Now, I realize that this may sound rather harsh, so please let me assure you - I intended it to be. I assume that if you are taking the time to read this blog, you are trying to improve your forensic and incident response skills. It was not too long ago, that I was where you most likely are now...interested, overwhelmed, inundated. Interested in this line of to break into the field, where to begin, who to contact, who will give you a chance? Overwhelmed with tools, techniques, terms like MD5, non-repudiation, analysis, and file carving. Inundated with tools, EnCase, FTK, TSK, Helix, SMART, F-Response, and MFL (just to name a very few).

So you being where you are, I would also assume that you want to get better. You want to HAVE these tools, and more importantly you want to know how to USE these tools! How do you parse a registry? What is file carving anyway? How do I use a regex to find credit card data? What does all of this look like? AHHHHHHH!!! There is TOO MUCH!

Let me assure you, you are correct - there is too much for an one person to know. Be very very wary of anyone who tells you the contrary. I don't care they've "been doing this for 20 years". They don't know everything. None of us do. So what? Are we doomed? Are we all bound to mediocracy? The answer is a resounding, "No" you are not...IF and only IF you have a solid foundation of understanding upon which to build.

Build your foundation on critical concepts like "Locard's Exchange Principle", "Occam's Razor", "The Alexiou Principle". Use critical tools like organization, clear concise questions, and sound logic. Develop useful habits like taking good notes, using a buddy to discuss your case work, and remaining mentally pliable.

Listen, I have heard it said that the Peace Corps is the toughest job you'll ever love. I think that is crap. Being a Computer Forensic Investigator is BY FAR the toughest job you'll ever love. So if you are like me, and you really love this line of work, then why not be the best at it? Be the best there is! To do that, you have to develop the core skills necessary for greatness. Look at some greats in the world of sports...Tiger Woods, Curt Schilling, Walter Payton, Michael Jordan...they were/are the best at their particular sport because they worked hard. Harder than anyone else. They were the first on the field, and the last to go home. They hit just one more putt, reached for one last yard, and threw just one more batter. They were anything but average and each of them shared one thing in common - mastery of the basics that made up the game.

The core message here is that if you are going to do this job, don't be average. Master the basics...get SO good at those that you could do them in your sleep. Then, you will be ready to truly be great! It's a long journey which I have yet to complete. I work hard everyday to get better, learn more...get that one last regex working before calling it quits.

Master the basics, and be great! I hope to be there someday too!

1 comment:

  1. "WILL NOT be anything more than an average investigator"

    I would take that even further and say that an average investigator is very close to a "no investigator" if you will. It is usually a matter of one extra/lack of step between discovering the cause of the breach and stating inconclusive evidence.

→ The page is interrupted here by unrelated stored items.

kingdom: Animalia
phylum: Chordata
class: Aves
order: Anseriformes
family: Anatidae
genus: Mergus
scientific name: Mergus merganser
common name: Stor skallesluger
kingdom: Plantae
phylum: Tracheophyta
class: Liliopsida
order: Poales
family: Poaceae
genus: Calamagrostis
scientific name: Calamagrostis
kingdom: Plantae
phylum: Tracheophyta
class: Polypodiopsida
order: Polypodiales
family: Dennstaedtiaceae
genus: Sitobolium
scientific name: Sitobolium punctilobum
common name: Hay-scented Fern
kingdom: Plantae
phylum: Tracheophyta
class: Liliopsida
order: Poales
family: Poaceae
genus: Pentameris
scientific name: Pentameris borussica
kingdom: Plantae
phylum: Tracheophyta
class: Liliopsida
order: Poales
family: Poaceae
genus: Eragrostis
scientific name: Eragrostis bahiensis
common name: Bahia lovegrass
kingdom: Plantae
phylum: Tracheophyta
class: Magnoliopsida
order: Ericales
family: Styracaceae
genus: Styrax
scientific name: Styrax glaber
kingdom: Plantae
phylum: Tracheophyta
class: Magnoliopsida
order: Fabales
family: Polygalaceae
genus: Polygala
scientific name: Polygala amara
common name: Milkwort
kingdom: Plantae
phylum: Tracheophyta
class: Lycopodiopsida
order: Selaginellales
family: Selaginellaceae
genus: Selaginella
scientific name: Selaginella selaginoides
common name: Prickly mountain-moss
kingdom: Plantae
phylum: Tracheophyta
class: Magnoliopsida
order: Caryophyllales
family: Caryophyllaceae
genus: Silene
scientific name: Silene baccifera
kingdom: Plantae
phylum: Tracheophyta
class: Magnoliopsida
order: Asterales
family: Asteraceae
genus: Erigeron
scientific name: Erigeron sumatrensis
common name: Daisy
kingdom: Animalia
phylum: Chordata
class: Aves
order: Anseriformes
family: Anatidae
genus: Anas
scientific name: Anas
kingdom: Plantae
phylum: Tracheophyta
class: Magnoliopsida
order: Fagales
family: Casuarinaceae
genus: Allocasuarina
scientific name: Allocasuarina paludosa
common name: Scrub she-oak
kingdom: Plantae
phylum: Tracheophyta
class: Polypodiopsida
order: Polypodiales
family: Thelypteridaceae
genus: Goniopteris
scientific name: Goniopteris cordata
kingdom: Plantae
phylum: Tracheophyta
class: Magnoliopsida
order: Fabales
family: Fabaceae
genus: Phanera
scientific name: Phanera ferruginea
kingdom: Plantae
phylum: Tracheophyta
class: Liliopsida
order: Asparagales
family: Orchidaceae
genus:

    Back in the days (as recent as two years ago), we were just getting lucky by using the old methodology of disk acquisition and lab analysis. The defense for most organizations was weak and the compromise artifacts were evident in disk image analysis, but now that we get to deal with custom malware and anti forensics, we MUST go back to the basics and figure out what we are really doing in our investigations. Old tools are getting outdated/defeated and new tools are not just plug and play. So rather than learning new tools half way and not knowing how to analyze the output data, the easier thing would be to hit the fundamentals anyway. And to echo your point, we will never know how to use every single tool out there, but if we know which questions we are trying to answer, we WILL get to the necessary tool and learn to use it. The case notes on the onsite analysis, lab analysis. client calls or even when you wake up in the middle of the night are as important as anything; the notes help you put your 'jigsaw puzzle' together.